WORK REQUEST → Each entry has to be printed again exactly.

ENTRIES SHOWN →

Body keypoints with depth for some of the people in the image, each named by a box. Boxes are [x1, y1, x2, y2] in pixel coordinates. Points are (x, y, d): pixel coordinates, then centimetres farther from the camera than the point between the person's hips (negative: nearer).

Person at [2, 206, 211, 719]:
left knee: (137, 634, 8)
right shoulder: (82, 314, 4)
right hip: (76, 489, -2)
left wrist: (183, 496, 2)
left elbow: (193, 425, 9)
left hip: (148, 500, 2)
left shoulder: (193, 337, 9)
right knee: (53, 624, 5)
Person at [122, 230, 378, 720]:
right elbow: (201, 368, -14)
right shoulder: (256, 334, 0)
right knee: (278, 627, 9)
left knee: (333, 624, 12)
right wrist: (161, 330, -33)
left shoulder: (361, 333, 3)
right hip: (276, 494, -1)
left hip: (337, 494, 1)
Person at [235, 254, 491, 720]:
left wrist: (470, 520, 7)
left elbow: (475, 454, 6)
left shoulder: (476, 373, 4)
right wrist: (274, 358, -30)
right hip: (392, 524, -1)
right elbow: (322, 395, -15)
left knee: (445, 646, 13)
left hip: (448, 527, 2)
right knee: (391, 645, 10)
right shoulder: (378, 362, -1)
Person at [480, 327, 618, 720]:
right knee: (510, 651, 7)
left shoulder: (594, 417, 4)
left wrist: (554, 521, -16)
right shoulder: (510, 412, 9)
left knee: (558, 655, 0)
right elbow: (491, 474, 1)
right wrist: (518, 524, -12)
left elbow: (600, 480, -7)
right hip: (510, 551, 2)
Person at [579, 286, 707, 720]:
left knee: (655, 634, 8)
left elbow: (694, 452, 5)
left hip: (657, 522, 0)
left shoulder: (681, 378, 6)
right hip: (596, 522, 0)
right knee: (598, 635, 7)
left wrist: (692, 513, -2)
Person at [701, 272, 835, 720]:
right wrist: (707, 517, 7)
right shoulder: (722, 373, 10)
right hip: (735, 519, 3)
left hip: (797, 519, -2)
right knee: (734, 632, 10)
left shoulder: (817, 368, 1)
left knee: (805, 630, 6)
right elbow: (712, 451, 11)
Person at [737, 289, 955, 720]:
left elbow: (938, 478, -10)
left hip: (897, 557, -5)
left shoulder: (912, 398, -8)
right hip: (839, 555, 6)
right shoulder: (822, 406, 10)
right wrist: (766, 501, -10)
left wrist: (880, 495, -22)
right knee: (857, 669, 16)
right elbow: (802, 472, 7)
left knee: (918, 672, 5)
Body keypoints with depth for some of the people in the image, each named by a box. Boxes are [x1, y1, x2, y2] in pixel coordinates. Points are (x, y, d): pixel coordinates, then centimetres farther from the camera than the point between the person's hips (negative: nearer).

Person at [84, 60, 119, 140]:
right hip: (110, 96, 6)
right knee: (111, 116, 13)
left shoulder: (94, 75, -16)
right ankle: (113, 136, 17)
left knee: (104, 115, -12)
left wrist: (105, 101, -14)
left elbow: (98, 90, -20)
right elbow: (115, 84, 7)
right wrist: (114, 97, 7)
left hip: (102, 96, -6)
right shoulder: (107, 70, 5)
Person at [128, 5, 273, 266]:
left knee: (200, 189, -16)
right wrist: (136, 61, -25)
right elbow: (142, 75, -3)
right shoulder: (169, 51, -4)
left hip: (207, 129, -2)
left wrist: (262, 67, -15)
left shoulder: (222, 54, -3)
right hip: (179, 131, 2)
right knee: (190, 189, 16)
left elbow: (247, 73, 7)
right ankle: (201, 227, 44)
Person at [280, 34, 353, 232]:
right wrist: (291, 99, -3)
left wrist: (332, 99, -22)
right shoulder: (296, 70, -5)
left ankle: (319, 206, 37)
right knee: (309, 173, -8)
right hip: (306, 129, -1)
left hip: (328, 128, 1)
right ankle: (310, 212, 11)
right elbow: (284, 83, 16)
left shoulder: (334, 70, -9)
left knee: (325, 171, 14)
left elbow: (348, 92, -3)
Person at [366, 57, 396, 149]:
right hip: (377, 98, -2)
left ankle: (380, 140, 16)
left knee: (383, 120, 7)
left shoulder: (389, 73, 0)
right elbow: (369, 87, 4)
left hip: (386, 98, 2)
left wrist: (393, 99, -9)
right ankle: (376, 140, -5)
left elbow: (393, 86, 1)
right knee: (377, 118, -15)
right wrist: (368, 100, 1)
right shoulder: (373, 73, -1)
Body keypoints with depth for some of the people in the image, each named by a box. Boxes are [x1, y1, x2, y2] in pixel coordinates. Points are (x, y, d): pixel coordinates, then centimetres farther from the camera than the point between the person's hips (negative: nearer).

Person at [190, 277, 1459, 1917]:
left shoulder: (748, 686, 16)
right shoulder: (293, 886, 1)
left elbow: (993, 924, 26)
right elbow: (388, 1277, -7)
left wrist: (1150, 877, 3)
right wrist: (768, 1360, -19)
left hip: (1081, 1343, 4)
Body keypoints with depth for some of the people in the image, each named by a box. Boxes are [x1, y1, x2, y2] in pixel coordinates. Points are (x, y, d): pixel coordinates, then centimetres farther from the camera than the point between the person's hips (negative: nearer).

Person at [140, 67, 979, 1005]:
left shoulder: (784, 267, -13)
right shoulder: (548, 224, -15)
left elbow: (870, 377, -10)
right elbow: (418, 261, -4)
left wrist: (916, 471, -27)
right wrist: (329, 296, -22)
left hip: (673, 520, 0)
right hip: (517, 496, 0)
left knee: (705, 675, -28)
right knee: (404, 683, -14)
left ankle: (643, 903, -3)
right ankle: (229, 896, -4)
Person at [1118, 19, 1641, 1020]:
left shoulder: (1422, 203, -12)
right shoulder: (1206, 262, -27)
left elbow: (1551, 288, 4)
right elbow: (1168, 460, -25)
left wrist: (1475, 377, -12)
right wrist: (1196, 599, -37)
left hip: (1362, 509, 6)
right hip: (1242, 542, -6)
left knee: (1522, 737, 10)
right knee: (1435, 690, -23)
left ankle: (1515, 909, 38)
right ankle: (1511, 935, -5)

EXERCISE SOLUTION →
Body keypoints with depth for some of the people in the image, each named by a box. Boxes are [x1, y1, x2, y2] in pixel coordinates. Points are (x, y, d): pixel coordinates, then centimetres farther from the camera than the point between the person's hips (negative: nearer).

Person at [2, 206, 211, 719]:
left knee: (137, 634, 8)
right shoulder: (82, 314, 4)
right hip: (76, 489, -2)
left wrist: (183, 496, 2)
left elbow: (193, 425, 9)
left hip: (148, 500, 2)
left shoulder: (193, 337, 9)
right knee: (53, 624, 5)
Person at [122, 230, 378, 720]:
right elbow: (201, 368, -14)
right shoulder: (256, 334, 0)
right knee: (278, 627, 9)
left knee: (333, 624, 12)
right wrist: (161, 330, -33)
left shoulder: (361, 333, 3)
right hip: (276, 494, -1)
left hip: (337, 494, 1)
Person at [235, 254, 491, 720]:
left wrist: (470, 520, 7)
left elbow: (475, 454, 6)
left shoulder: (476, 373, 4)
right wrist: (274, 358, -30)
right hip: (392, 524, -1)
right elbow: (322, 395, -15)
left knee: (445, 646, 13)
left hip: (448, 527, 2)
right knee: (391, 645, 10)
right shoulder: (378, 362, -1)
Person at [480, 327, 618, 720]:
right knee: (510, 651, 7)
left shoulder: (594, 417, 4)
left wrist: (554, 521, -16)
right shoulder: (510, 412, 9)
left knee: (558, 655, 0)
right elbow: (491, 474, 1)
right wrist: (518, 524, -12)
left elbow: (600, 480, -7)
right hip: (510, 551, 2)
Person at [579, 286, 707, 720]:
left knee: (655, 634, 8)
left elbow: (694, 452, 5)
left hip: (657, 522, 0)
left shoulder: (681, 378, 6)
right hip: (596, 522, 0)
right knee: (598, 635, 7)
left wrist: (692, 513, -2)
Person at [701, 272, 835, 720]:
right wrist: (707, 517, 7)
right shoulder: (722, 373, 10)
right hip: (735, 519, 3)
left hip: (797, 519, -2)
right knee: (734, 632, 10)
left shoulder: (817, 368, 1)
left knee: (805, 630, 6)
right elbow: (712, 451, 11)
Person at [737, 289, 955, 720]:
left elbow: (938, 478, -10)
left hip: (897, 557, -5)
left shoulder: (912, 398, -8)
right hip: (839, 555, 6)
right shoulder: (822, 406, 10)
right wrist: (766, 501, -10)
left wrist: (880, 495, -22)
right knee: (857, 669, 16)
right elbow: (802, 472, 7)
left knee: (918, 672, 5)
Body keypoints with depth for some of the people in the image, each named by a box. Boxes are [x1, y1, x2, y2] in pixel coordinates. Points are (x, y, d): pixel coordinates, then centimetres farther from the camera than the point between the person's hips (negative: nearer).

Person at [84, 60, 119, 140]:
right hip: (110, 96, 6)
right knee: (111, 116, 13)
left shoulder: (94, 75, -16)
right ankle: (113, 136, 17)
left knee: (104, 115, -12)
left wrist: (105, 101, -14)
left elbow: (98, 90, -20)
right elbow: (115, 84, 7)
right wrist: (114, 97, 7)
left hip: (102, 96, -6)
right shoulder: (107, 70, 5)
Person at [128, 5, 273, 266]:
left knee: (200, 189, -16)
right wrist: (136, 61, -25)
right elbow: (142, 75, -3)
right shoulder: (169, 51, -4)
left hip: (207, 129, -2)
left wrist: (262, 67, -15)
left shoulder: (222, 54, -3)
right hip: (179, 131, 2)
right knee: (190, 189, 16)
left elbow: (247, 73, 7)
right ankle: (201, 227, 44)
Person at [280, 34, 353, 232]:
right wrist: (291, 99, -3)
left wrist: (332, 99, -22)
right shoulder: (296, 70, -5)
left ankle: (319, 206, 37)
right knee: (309, 173, -8)
right hip: (306, 129, -1)
left hip: (328, 128, 1)
right ankle: (310, 212, 11)
right elbow: (284, 83, 16)
left shoulder: (334, 70, -9)
left knee: (325, 171, 14)
left elbow: (348, 92, -3)
Person at [366, 57, 396, 149]:
right hip: (377, 98, -2)
left ankle: (380, 140, 16)
left knee: (383, 120, 7)
left shoulder: (389, 73, 0)
right elbow: (369, 87, 4)
left hip: (386, 98, 2)
left wrist: (393, 99, -9)
right ankle: (376, 140, -5)
left elbow: (393, 86, 1)
right knee: (377, 118, -15)
right wrist: (368, 100, 1)
right shoulder: (373, 73, -1)
Body keypoints with depth for some of the people in the image, each named by a box. Boxes are [x1, y1, x2, y2] in pixel coordinates. Points are (x, y, d): pixel coordinates, then centimetres farther from the camera than the point between the person's hips (negative: nearer).

Person at [190, 277, 1459, 1917]:
left shoulder: (748, 686, 16)
right shoulder: (293, 886, 1)
left elbow: (993, 924, 26)
right elbow: (388, 1277, -7)
left wrist: (1150, 877, 3)
right wrist: (768, 1360, -19)
left hip: (1081, 1343, 4)
Body keypoints with depth for some of the people in the image, each named by a box. Boxes are [x1, y1, x2, y2] in pixel coordinates. Points are (x, y, d): pixel coordinates, then centimetres farther from the camera than the point between the person's hips (negative: nearer).

Person at [140, 67, 979, 1005]:
left shoulder: (784, 267, -13)
right shoulder: (548, 224, -15)
left elbow: (870, 377, -10)
right elbow: (418, 261, -4)
left wrist: (916, 471, -27)
right wrist: (329, 296, -22)
left hip: (673, 520, 0)
right hip: (517, 496, 0)
left knee: (705, 675, -28)
right knee: (404, 683, -14)
left ankle: (643, 903, -3)
right ankle: (229, 896, -4)
Person at [1118, 19, 1641, 1020]:
left shoulder: (1422, 203, -12)
right shoulder: (1206, 262, -27)
left elbow: (1551, 288, 4)
right elbow: (1168, 460, -25)
left wrist: (1475, 377, -12)
right wrist: (1196, 599, -37)
left hip: (1362, 509, 6)
right hip: (1242, 542, -6)
left knee: (1522, 737, 10)
right knee: (1435, 690, -23)
left ankle: (1515, 909, 38)
right ankle: (1511, 935, -5)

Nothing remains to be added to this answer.